#### [AIM OF THE EXERCISE]
Everything from the line containing "aniversario luctuoso de Francisco Villa" to the close of the records below should be output exactly, line by line, with no other lines given.

#### [TASK INPUTS]
◇ ◇ ◇ ◇ ◇ ◇ ◇

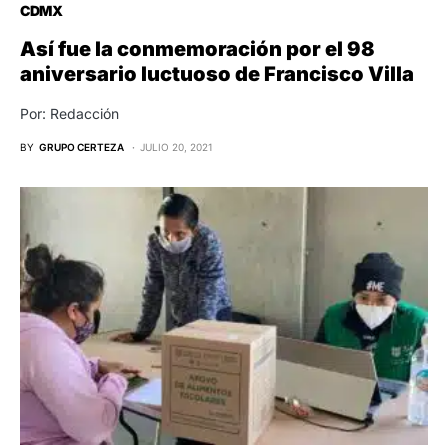
CDMX
Así fue la conmemoración por el 98
aniversario luctuoso de Francisco Villa
Por: Redacción
BY
GRUPO CERTEZA
JULIO 20, 2021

◇ ◇ ◇ ◇ ◇ ◇ ◇

#### [TASK RESULT]
aniversario luctuoso de Francisco Villa
Por: Redacción
BY
GRUPO CERTEZA
JULIO 20, 2021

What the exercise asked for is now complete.